I'm pretty sure this is the part where the argument breaks down. Just because 2^(k-1) mod 10^l only has small digits doesn't mean that it corresponds to a lesser power of 2 with small digits. E.g., 2^18 ends in 2144, which is not one of 1, 2, 4, 32, or 1024. (And for that matter, 1024 ends in 24.)
The hard part is showing that eventually you must hit a digit greater than 4 if you look at a long-enough suffix.
https://github.com/tdunning/EvenDigits
This uses much higher order sieves so that it runs about 32000 times faster than the naive algorithm and was able to search to this point on a single core. It is also possible to thread this algorithm relatively easily.
I'd conjecture the number of powers of 2 with exactly m even digits is finite for all m.
The powers of 2 with a single even digit are just those double those numbers (i.e., the next higher power of 2).
1: it's been too long since we've had a Neil Sloane episode, which are always a highlight
2: it sounds like the kind of thing where just a little bit more attention from maths enthusiasts will result in a proof of the sequence being finite (or not) very quickly
If we allow cheating, there are infinitely many. 2^(^2log(3.57)) equals 3.57, for example.
2^0 is a power of two and has all odd digits.

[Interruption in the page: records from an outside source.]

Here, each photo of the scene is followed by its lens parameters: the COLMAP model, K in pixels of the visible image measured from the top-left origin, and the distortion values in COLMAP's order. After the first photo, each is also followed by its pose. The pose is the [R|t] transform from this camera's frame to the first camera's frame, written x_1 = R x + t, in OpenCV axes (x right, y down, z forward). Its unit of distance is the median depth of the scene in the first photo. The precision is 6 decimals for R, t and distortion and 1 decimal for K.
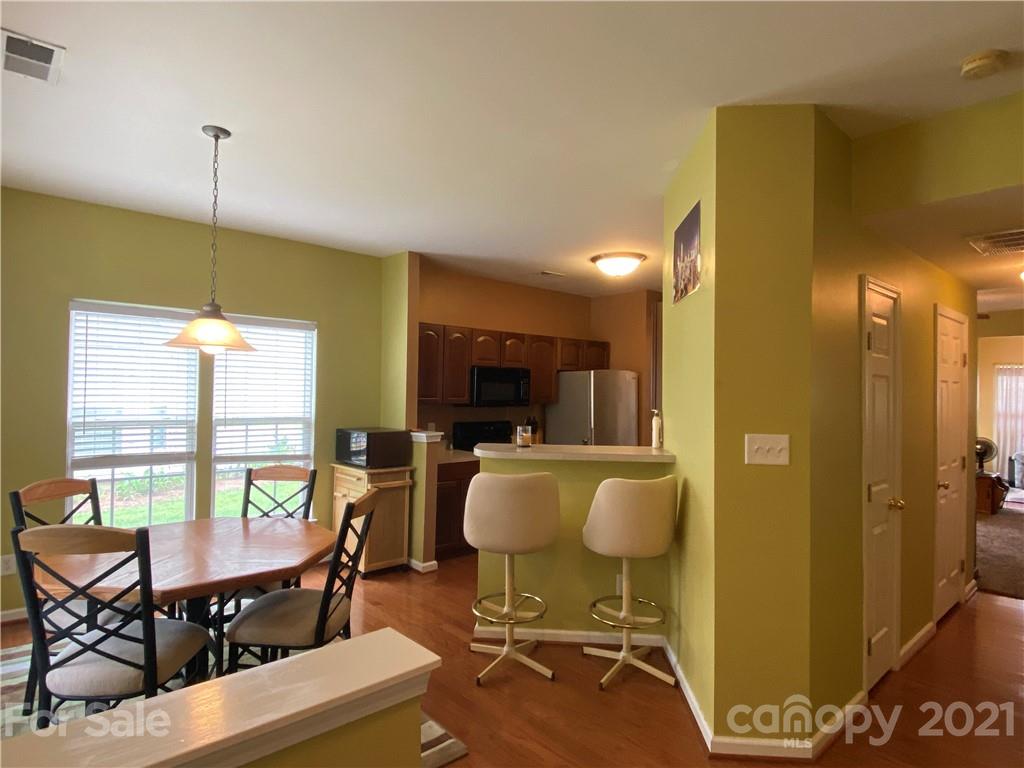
lens RADIAL K [[560.1, 0, 511.3], [0, 560.1, 381.4], [0, 0, 1]] dist [0.031302, -0.000193]
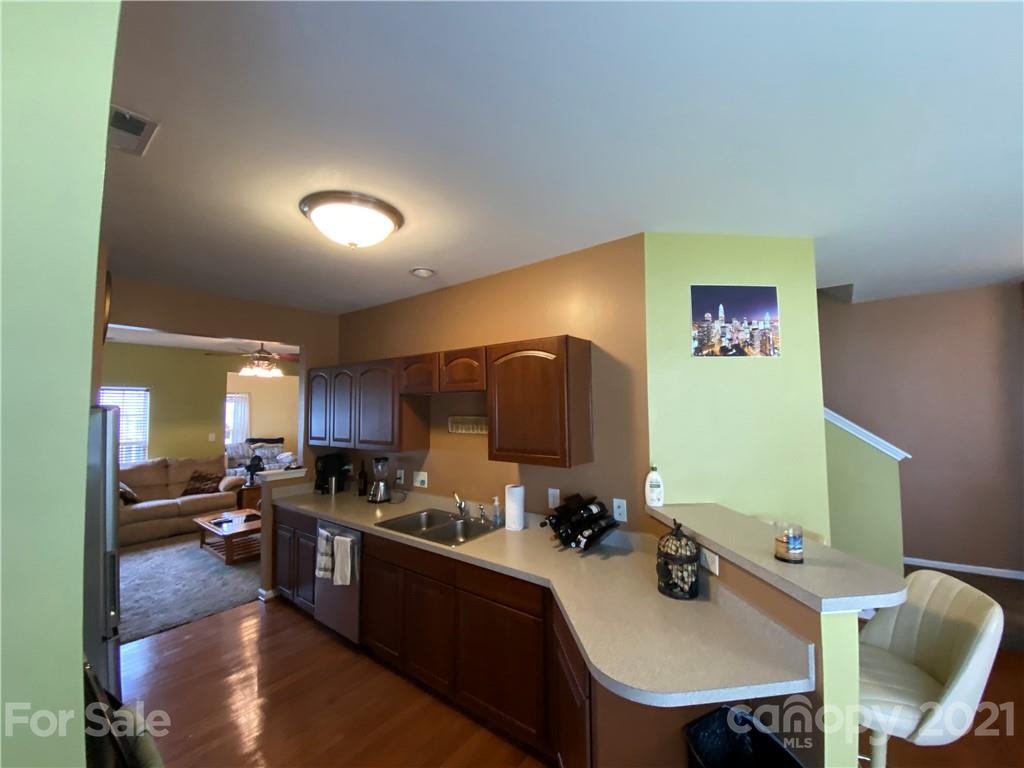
lens RADIAL K [[411.7, 0, 512.7], [0, 411.7, 380.6], [0, 0, 1]] dist [0.009703, -0.014255]
pose [[-0.184631, 0.048393, 0.981616, -0.356737], [-0.006074, 0.998712, -0.050378, -0.046578], [-0.982789, -0.015264, -0.184099, 1.349628]]
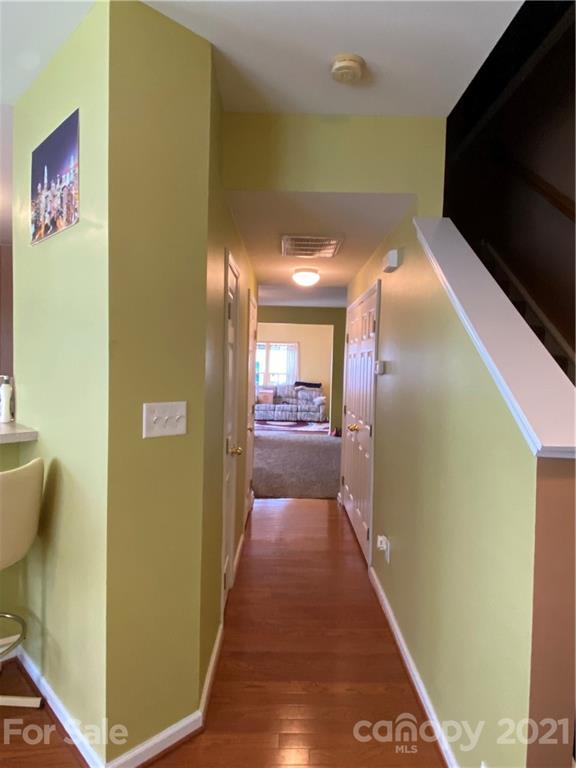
lens RADIAL K [[457.4, 0, 295.1], [0, 457.4, 381.3], [0, 0, 1]] dist [0.023574, -0.025338]
pose [[0.648429, -0.025704, 0.760841, 0.025685], [-0.028254, 0.997929, 0.057793, 0.009050], [-0.760751, -0.058971, 0.646359, 0.256786]]
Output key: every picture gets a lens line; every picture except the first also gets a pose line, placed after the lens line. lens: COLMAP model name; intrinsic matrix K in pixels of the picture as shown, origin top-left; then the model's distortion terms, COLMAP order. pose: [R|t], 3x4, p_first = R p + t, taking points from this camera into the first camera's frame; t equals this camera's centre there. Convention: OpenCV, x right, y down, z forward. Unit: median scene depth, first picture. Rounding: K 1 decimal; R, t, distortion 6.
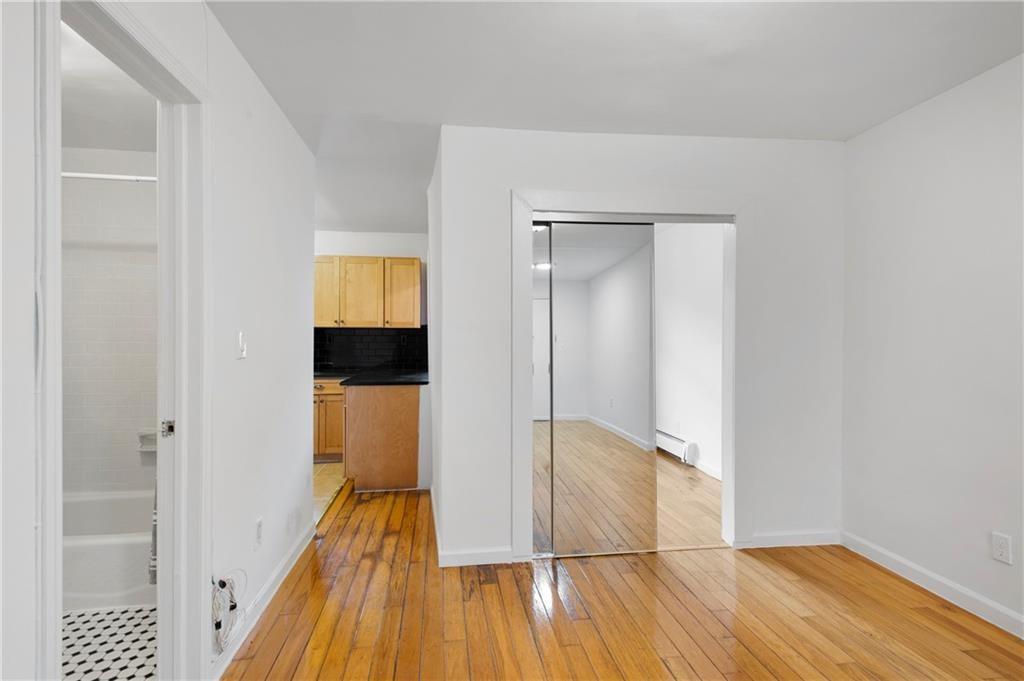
lens RADIAL K [[479.0, 0, 508.3], [0, 479.0, 337.2], [0, 0, 1]] dist [0.007345, -0.000730]
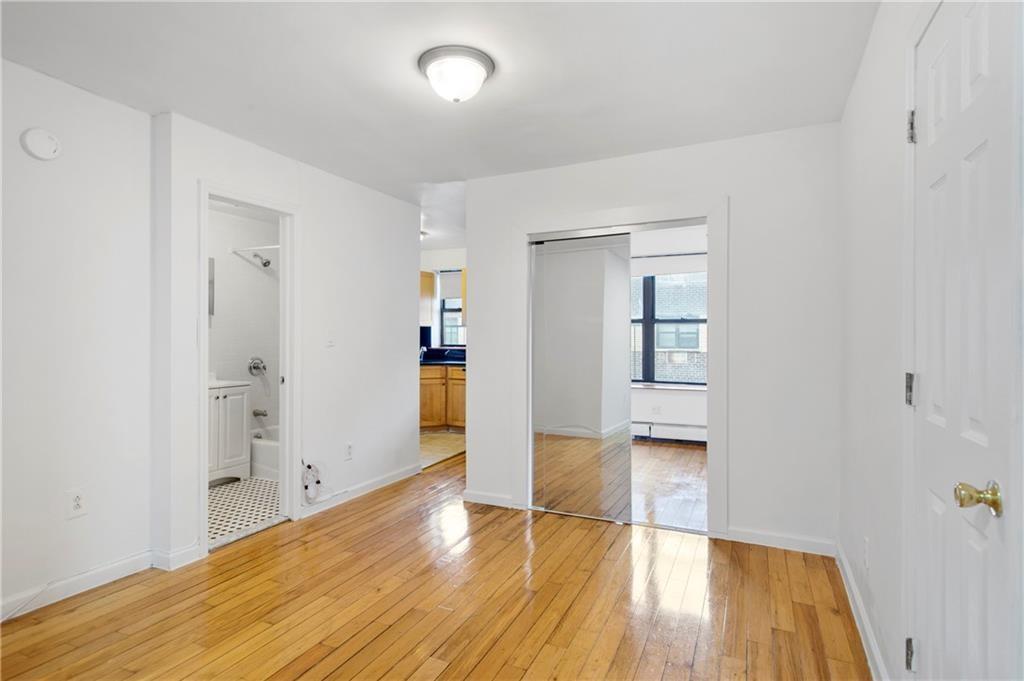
lens RADIAL K [[538.9, 0, 511.7], [0, 538.9, 325.9], [0, 0, 1]] dist [0.002709, 0.000651]
pose [[0.842865, -0.010085, -0.538030, 0.742397], [0.003255, 0.999902, -0.013644, -0.001301], [0.538115, 0.009749, 0.842815, -0.215267]]
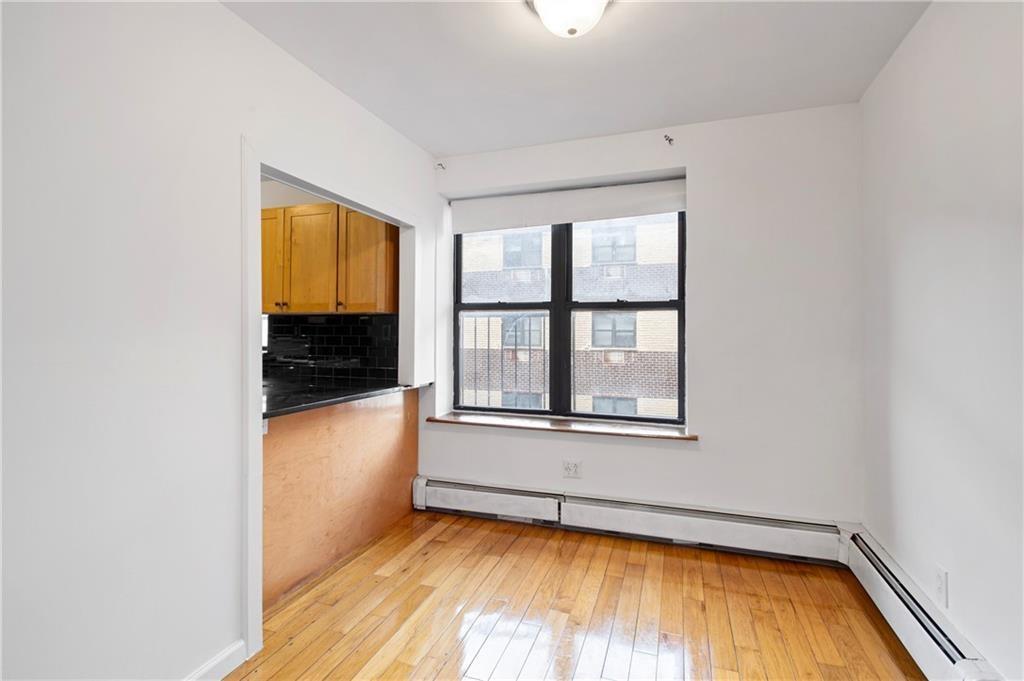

Edit: If we include negative powers, there is also 2^-1, which is all odd except for the leading zero before the decimal point.
As in, could you somehow solve it without knocking the other two down in a major way?
https://en.wikipedia.org/wiki/Double_dabble
for 2^n only zeroes are shifted in, to all eternity. thus the lowest digits go through a fixed cycle.
as the top but is shifted to the left in each shift+add-threes-where-needed cycle, and leaves "it's" bcd digit after four such cycles, I intuit the next bcd byte will also switch to some cycle, as it's 'input' is boringly deterministic: all zeroes for the lowest digit, leading to 1, 2, 4, 8 (1)6, (1)2, 4, 8, (1)6, (1)2, ... so 0000(1100)* is shifted in to the tens digit.
that gives 0,0,0,0, 0+1, 2+1, 6, (1)2, 4+1, (1)0+1, 2, 4, 8+1, (1)8+1, (1)8, (1)6, (1)2+1, 6+1, (1)4, 8, (1)6+1, (1)4+1, (1)0, 0, 0+1, 2+1, ... for the tens digit. which has a period of 20 ... with a shift to hundreds pattern of 0000(00010100011110101110)* and an odd odd even even rhythm on the tens digit.
noice.
some number nerds will for sure figure or know ways to spin this on for the hundreds digit. and determine the periodicity of having all the lowest n digits even. or the loss of that periodicity... because maybe just maybe this spins into some wheel where one of the digits foo to bar always is odd. and then you can stop searching...
but what do I know.
I just Dunning-Kruger an intuition that the "double dabble" bin2bcd _may_ be useful in this :-D
2, 4, 8, 64, 2048 are powers of 2 (i.e. 2^n), and they don't contain odd numbers (e.g. 16, 128, 1024 contain 1 so are not in this list, same with 4096 containing 9).